L’AQUILA – “Più di così non si poteva fare”. È soddisfatto il presidente della Gran Sasso Acqua, Amerigo Di Benedetto, il giorno dopo l’inaugurazione della nuova sede del gestore di servizi idrici aquilano, che serve 36 comuni, tutti dentro il “cratere”.
Quello di ieri per Gsa è stato un evento logistico, con l’apertura dei nuovi locali, ma anche e soprattutto politico, viste le ampie rassicurazioni sulla possibilità di salvare l’ente dal disastro finanziario creato dal terremoto del 6 aprile 2009; rassicurazioni ricevute da una serie di “pezzi da novanta” della ricostruzione: il commissario Gianni Chiodi e i vertici della Protezione civile, il capo dipartimento, Guido Bertolaso, e il suo vice, Franco Gabrielli, ex prefetto del capoluogo.
“Durante l’inaugurazione – spiega Di Benedetto – c’è stata una grande condivisione con presenze molto importanti. Chiodi è stato molto disponibile, dopo avermi già ricevuto per due ore, anche Bertolaso e Gabrielli sono ben coscienti che la nostra era un’azienda sana, prima che fosse stravolta da questo accadimento. Tutti quanti loro hanno fornito ampie rassicurazioni, adesso le nostre istanze dovranno essere girate a livello di Governo centrale e Bertolaso ha promesso di fare da raccordo con il sottosegretario Gianni Letta. Bisogna ricordare che noi non vogliamo salvare semplicemente una struttura, ma un servizio pubblico essenziale”.

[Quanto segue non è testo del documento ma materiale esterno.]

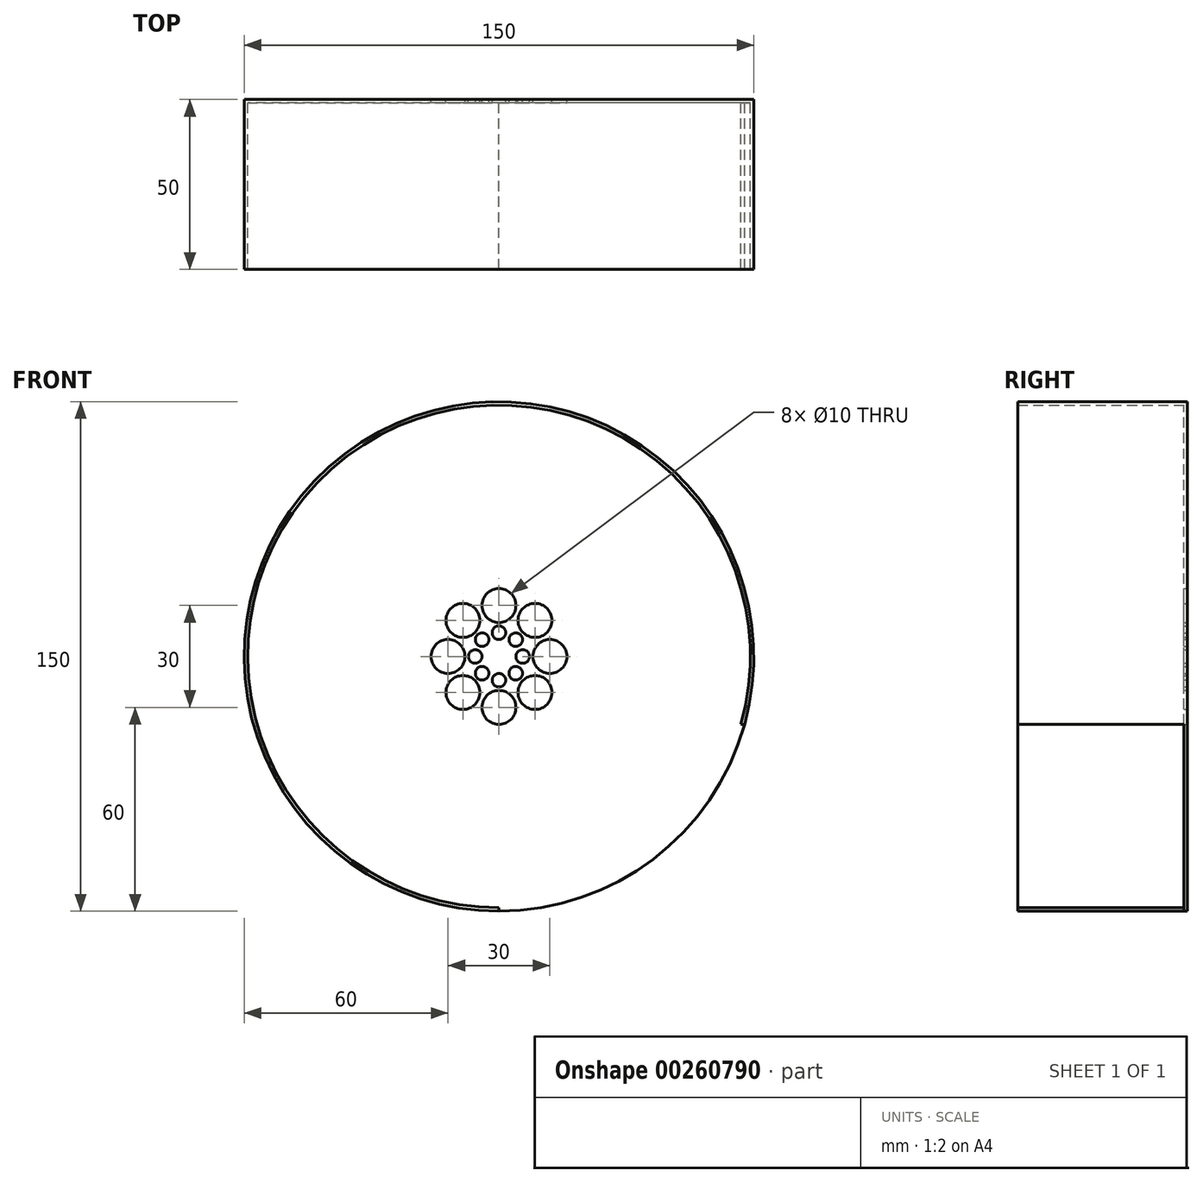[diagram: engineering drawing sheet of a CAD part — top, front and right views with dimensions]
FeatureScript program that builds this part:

IL PRIMO NUOVO EDIFICIO PUBBLICO A RIAPRIRE
Di Benedetto svela che “la nuova sede Gsa di San Giacomo si espande su una superficie di circa 2 mila metri quadrati, per un costo di costruzione stimato in 2,5 milioni. Si tratta – sottolinea il presidente – del primo edificio pubblico completamente nuovo che riapre dopo il terremoto”.

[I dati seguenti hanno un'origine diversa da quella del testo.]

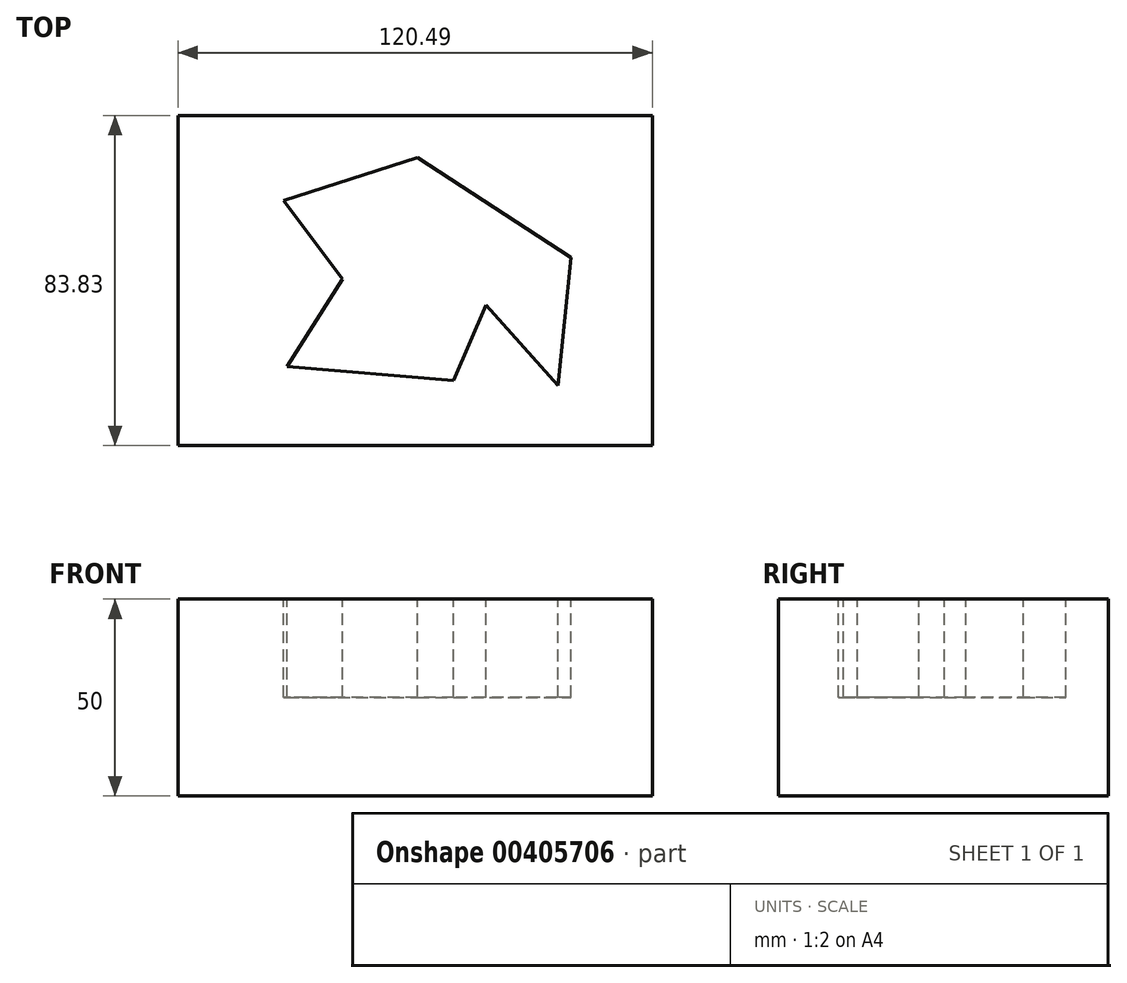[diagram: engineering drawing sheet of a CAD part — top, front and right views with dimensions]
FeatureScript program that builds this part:
annotation { "Feature Type Name" : "Feature", "Feature Type Description" : "" }
export const myFeature = defineFeature(function(context is Context, id is Id, definition is map)
    precondition{}
    {
        {
            var Q0;
            Q0=qCreatedBy(makeId("Top.planeOp"),FACE);
            var sketch = newSketch(context, id + "F0", { "sketchPlane" : qUnion([Q0])});
            skLineSegment(sketch, "E0.bottom", {"start": v(-60.79, 48.08) * mm, "end": v(59.7, 48.08) * mm});
            skLineSegment(sketch, "E0.top", {"start": v(-60.79, -35.75) * mm, "end": v(59.7, -35.75) * mm});
            skLineSegment(sketch, "E0.left", {"start": v(-60.79, 48.08) * mm, "end": v(-60.79, -35.75) * mm});
            skLineSegment(sketch, "E0.right", {"start": v(59.7, 48.08) * mm, "end": v(59.7, -35.75) * mm});
            skSolve(sketch);
        }
        {
            var Q0;
            Q0=makeQuery(id+"F0.imprint","IMPRINT",FACE,{"disambiguationData":[TD([[makeQuery(id+"F0.imprint","IMPRINT",EDGE,{"derivedFrom":sQuery(id+"F0.wireOp",EDGE,"E0.bottom")}),-1.0]])]});
            extrude(context, id + "F1", {"entities" : qUnion([Q0]), "depth" : 50 * mm});
        }
        {
            var Q0;
            Q0=makeQuery(id+"F1.opExtrude","CAP_FACE",FACE,{"disambiguationData":[OSD([sQuery(id+"F0.wireOp",EDGE,"E0.bottom"),sQuery(id+"F0.wireOp",EDGE,"E0.top"),sQuery(id+"F0.wireOp",EDGE,"E0.left"),sQuery(id+"F0.wireOp",EDGE,"E0.right")])],"isStart":false});
            var sketch = newSketch(context, id + "F2", { "sketchPlane" : qUnion([Q0])});
            skLineSegment(sketch, "E1", {"start": v(-33.02, -15.6) * mm, "end": v(-19.05, 6.53) * mm});
            skLineSegment(sketch, "E2", {"start": v(-19.05, 6.53) * mm, "end": v(-33.93, 26.5) * mm});
            skLineSegment(sketch, "E3", {"start": v(-33.93, 26.5) * mm, "end": v(0, 37.38) * mm});
            skLineSegment(sketch, "E4", {"start": v(0, 37.38) * mm, "end": v(39.01, 11.98) * mm});
            skLineSegment(sketch, "E5", {"start": v(39.01, 11.98) * mm, "end": v(35.75, -20.5) * mm});
            skLineSegment(sketch, "E6", {"start": v(35.75, -20.5) * mm, "end": v(17.42, 0) * mm});
            skLineSegment(sketch, "E7", {"start": v(17.42, 0) * mm, "end": v(9.25, -19.23) * mm});
            skLineSegment(sketch, "E8", {"start": v(9.25, -19.23) * mm, "end": v(-33.02, -15.6) * mm});
            skSolve(sketch);
        }
        {
            var Q0;
            Q0=makeQuery(id+"F2.imprint","IMPRINT",FACE,{"disambiguationData":[TD([[makeQuery(id+"F2.imprint","IMPRINT",EDGE,{"derivedFrom":sQuery(id+"F2.wireOp",EDGE,"E1")}),-1.0]])]});
            extrude(context, id + "F3", {"entities" : qUnion([Q0]), "operationType" : NewBodyOperationType.REMOVE, "oppositeDirection" : true, "depth" : 25 * mm});
        }
    });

In questo senso Di Benedetto ha ammesso che non ha ricevuto particolari pressioni da parte del gruppo Edimo, che ha realizzato la nuova struttura in tempi rapidi, un po’ come per il progetto C.a.s.e.. “C’è stata una disponibilità – ammette – nel non pressarci per rientrare nei pagamenti di cui prendiamo atto, anche se il nostro debito esiste ed è giusto che ci sia perché Edimo non fa liberalità, è un’azienda che lavora per garantirsi”.
Quanto alle caratteristiche della nuova sede, Di Benedetto ricorda che “ci sono officine, un autoparco, l’area tecnica, quella amministrativa, la sala assemblee e molti parcheggi. Un’intera ala dell’edifico inoltre è dedicata all’Ato (Ambito territoriale ottimale, n.d.r.). Una sede ben fatta – conclude – che si affaccia sulla città dalla collina di San Giacomo”.